* _Objective_
Count the lines in the material below that contain the word "locality". Reply with the number only.
— BEGIN Provided entries —
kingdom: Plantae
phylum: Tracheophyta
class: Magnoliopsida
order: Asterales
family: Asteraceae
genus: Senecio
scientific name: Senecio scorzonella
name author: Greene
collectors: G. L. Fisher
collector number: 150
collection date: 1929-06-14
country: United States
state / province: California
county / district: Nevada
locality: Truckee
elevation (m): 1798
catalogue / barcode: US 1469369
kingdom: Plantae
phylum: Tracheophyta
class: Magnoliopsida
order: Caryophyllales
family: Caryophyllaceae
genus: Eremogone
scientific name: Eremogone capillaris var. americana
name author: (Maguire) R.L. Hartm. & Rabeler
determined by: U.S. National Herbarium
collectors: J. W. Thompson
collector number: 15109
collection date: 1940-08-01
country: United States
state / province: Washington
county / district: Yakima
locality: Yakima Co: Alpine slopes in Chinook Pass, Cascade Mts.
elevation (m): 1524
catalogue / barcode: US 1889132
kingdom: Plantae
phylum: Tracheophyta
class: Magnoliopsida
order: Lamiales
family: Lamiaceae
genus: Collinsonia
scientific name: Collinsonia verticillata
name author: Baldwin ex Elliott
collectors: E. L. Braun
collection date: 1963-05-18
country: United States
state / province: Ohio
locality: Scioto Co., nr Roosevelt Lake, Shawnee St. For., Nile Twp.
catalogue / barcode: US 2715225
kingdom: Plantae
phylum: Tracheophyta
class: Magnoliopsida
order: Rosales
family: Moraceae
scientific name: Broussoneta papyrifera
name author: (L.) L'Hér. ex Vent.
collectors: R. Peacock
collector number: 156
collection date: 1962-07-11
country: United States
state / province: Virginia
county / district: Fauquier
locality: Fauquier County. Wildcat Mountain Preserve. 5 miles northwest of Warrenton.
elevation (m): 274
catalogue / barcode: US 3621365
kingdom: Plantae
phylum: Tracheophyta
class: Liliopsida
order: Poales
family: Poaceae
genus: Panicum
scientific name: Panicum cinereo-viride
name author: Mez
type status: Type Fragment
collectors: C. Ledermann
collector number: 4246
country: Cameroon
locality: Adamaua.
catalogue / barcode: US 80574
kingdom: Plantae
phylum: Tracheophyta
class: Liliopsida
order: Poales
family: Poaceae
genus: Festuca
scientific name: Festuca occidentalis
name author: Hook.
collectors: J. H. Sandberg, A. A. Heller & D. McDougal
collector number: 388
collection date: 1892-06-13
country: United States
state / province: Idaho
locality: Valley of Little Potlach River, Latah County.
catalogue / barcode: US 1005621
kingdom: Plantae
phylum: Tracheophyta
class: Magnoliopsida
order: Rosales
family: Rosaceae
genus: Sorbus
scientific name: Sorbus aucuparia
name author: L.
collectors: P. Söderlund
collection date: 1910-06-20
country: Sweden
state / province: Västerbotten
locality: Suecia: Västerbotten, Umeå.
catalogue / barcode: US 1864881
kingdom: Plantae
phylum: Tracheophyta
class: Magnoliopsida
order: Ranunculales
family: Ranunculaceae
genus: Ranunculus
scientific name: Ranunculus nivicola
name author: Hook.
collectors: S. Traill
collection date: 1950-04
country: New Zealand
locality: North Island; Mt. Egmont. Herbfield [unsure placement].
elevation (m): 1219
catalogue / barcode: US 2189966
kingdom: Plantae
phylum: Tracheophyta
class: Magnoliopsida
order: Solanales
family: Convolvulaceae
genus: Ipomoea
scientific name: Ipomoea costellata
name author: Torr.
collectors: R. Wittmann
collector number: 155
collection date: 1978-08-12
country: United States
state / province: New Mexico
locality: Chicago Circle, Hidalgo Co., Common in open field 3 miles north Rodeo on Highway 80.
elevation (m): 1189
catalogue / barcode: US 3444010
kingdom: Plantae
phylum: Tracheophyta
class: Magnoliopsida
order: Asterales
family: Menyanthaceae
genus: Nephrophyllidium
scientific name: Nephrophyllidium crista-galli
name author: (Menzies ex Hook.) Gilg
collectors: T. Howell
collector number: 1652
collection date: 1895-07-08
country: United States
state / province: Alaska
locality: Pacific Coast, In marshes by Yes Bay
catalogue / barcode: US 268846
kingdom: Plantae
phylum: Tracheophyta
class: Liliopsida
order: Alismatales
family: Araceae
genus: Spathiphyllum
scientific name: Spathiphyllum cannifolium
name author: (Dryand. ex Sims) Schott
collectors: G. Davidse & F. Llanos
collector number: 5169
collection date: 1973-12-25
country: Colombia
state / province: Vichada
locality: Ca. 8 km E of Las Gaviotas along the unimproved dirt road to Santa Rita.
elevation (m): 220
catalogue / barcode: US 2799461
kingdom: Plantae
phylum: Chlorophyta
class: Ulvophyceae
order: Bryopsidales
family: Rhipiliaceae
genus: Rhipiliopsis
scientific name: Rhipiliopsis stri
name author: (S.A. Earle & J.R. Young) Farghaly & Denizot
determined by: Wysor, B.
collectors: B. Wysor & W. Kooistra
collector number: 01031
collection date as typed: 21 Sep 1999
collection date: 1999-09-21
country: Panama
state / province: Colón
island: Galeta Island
— END Provided entries —
* _The result_
11